第24話 トリオでボスに勝利


「サンダー!」


 うろこに覆われた背中に槍を突き刺し、零距離で雷撃を撃ちこむ和美。

 和美は振り落とされる前に自ら跳躍して、カメレオンレックスの背中から退いた。

 今度の体色は青。


「よし、今ならあたしの打撃が」


 サンダーでしびれ、クラッシュ状態になったカメレオンレックスの眼前に澪奈がいた。


「弱点よ!」


 澪奈の飛び蹴りが炸裂。


 カメレオンレックスは大きく後ろへのけぞりながらHPバーを減らした。

 カメレオンレックスは本来、ボスモンスターにも匹敵する強敵らしい。


 でも、体色が緑の時は斬撃、赤の時は魔法、青の時は打撃に極端に弱くなるらしい。


 澪奈が俺らに協力を求めたのは、これが理由だった。


 俺らは三人でカメレオンレックスを取り囲み、緑の時は俺が攻撃して他の二人が陽動。


 赤の時の和美が攻撃して俺と澪奈が陽動。

 青の時は澪奈が攻撃して俺と和美が陽動。


 これの繰り返しで、カメレオンレックスのHPバーは簡単にレッドゾーンへと突入した。


「よし、これなら」


 その時、カメレオンレックスの口から、五枚の舌が飛び出した。


「嘘だろ!?」


 これは流石にかわせない。

 俺はダメージ覚悟でガード体勢に入った、直後。


「ほいっと」


 澪奈が俺の前に割り込んできて……舌を全て拳で弾いた。


 パリング。

 敵の攻撃を引きつけ、正しい角度で打ちこむと、九〇パーセントの確率で攻撃を無効にして、残り一〇パーセントでもダメージを半減できるという超高等技術だ。

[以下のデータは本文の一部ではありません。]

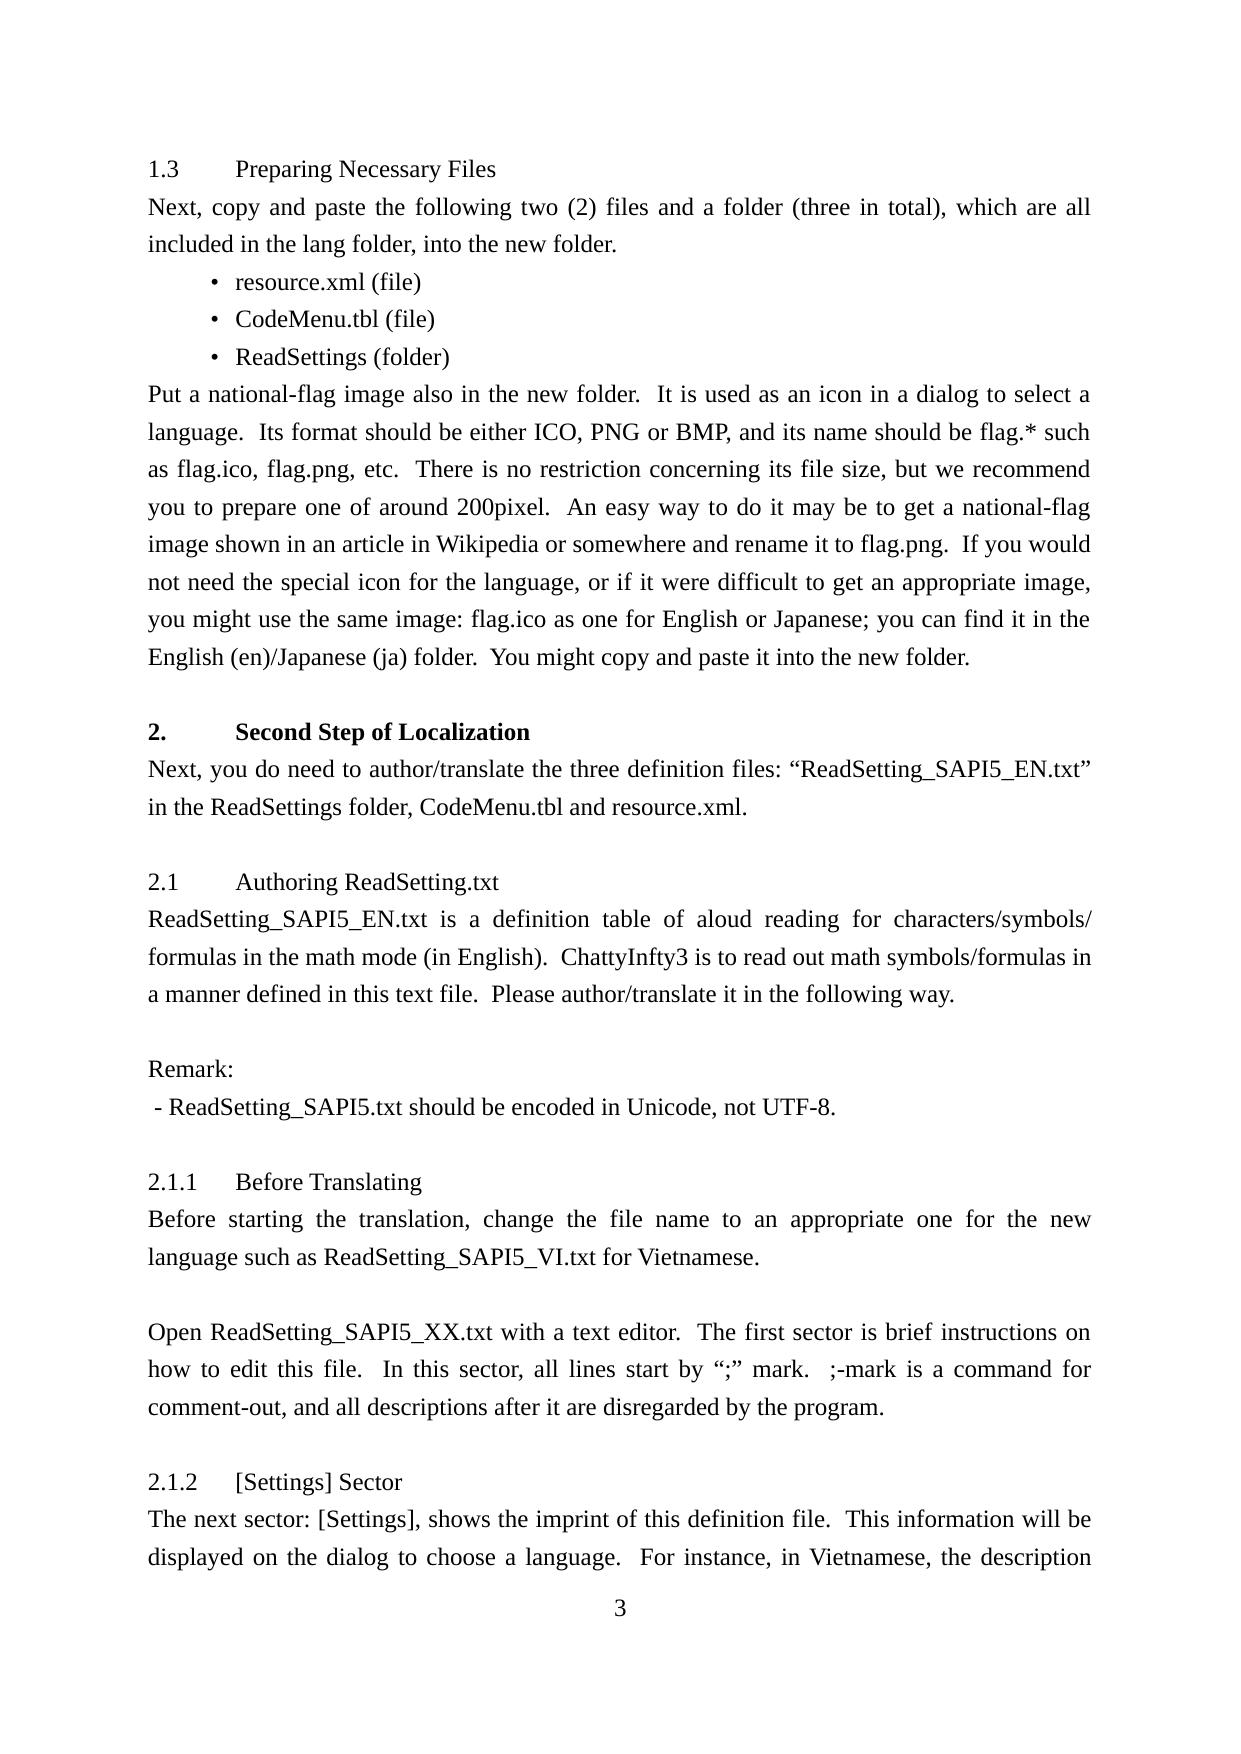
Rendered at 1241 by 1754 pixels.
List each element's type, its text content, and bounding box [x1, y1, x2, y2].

 ただしこれは、例えるなら2D格闘ゲームの一フレームを見切るような動体視力と繊細さが必要だ。狙って、しかも連続して出せるしろものではない。


 でも五枚の舌はなおも連続的に襲い掛かってきて、怜奈はその全てを常にパリングし続けた。


 ゲームというよりも本物の格闘家でもここまでの成功率は有り得ないだろう。

 なのに、あろうことか澪奈はパリングしながら……走った。


「なぁッ!?」


 自分の速度も加わって、相対速度で舌の動きはさらに加速する。


 なのに澪奈は舌の鞭を全てパリングしながら、時には一割の失敗率に入ってしまうが、体をわずかに逸らすだけで回避。


 回避スキルでも持っているのだろうか?


 まるで同じ極の磁石同士のように、澪奈はカメレオンレックスの舌を避けることができた。


 パリングと神回避。


 その繰り返しで敵のふところに潜り込んだ澪奈は真上に跳び、サッカーのオーバーヘッドキックのように右足を掲げた。


 振りあげたつま先が、カメレオンレックスの眼球を直撃。


 ウィークポイントアタック。


 モンスターには全て、弱所が設定されている。


 目など、実際の生物の弱点は当然なのだが、でも真下から跳躍して、あんな曲芸みたいな動きで正確に眼球を捉えるなんて、どうやったらそんな芸当が……


 カメレオンレックスが、その巨体を地面に横たえ、HPバーが消滅した。


 これが四体のボスを倒した恩恵。


 俺の刀道スキルみたいな、レアスキルを一人で四つも持つプレイヤーの実力なのか……


 俺は澪奈の実力に驚嘆させられてから、素直に彼女の実力を認めた。


「良かったな澪奈。これでレイズドールが手に入るぞ」

「え? 何の話?」


 澪奈はくるりと振り返って、感情エフェクトで頭上に疑問符を浮かべる。


「レイズドールが欲しかったんだろ?」

「そういやレイズドール貰えるんだっけ? でもあたしの本命は……あ、あったあった♪」


 澪奈は、空中を指先でタッチしている。

 自分のメニューウィンドウを操作しているのだろう。

 澪奈の手に光が湧きあがり、巨大な肉の塊へと姿を変えた。


「カメレオンレックスのお肉、ゲットよ♪」


 俺と和美は、ぽかーんと口を開けた。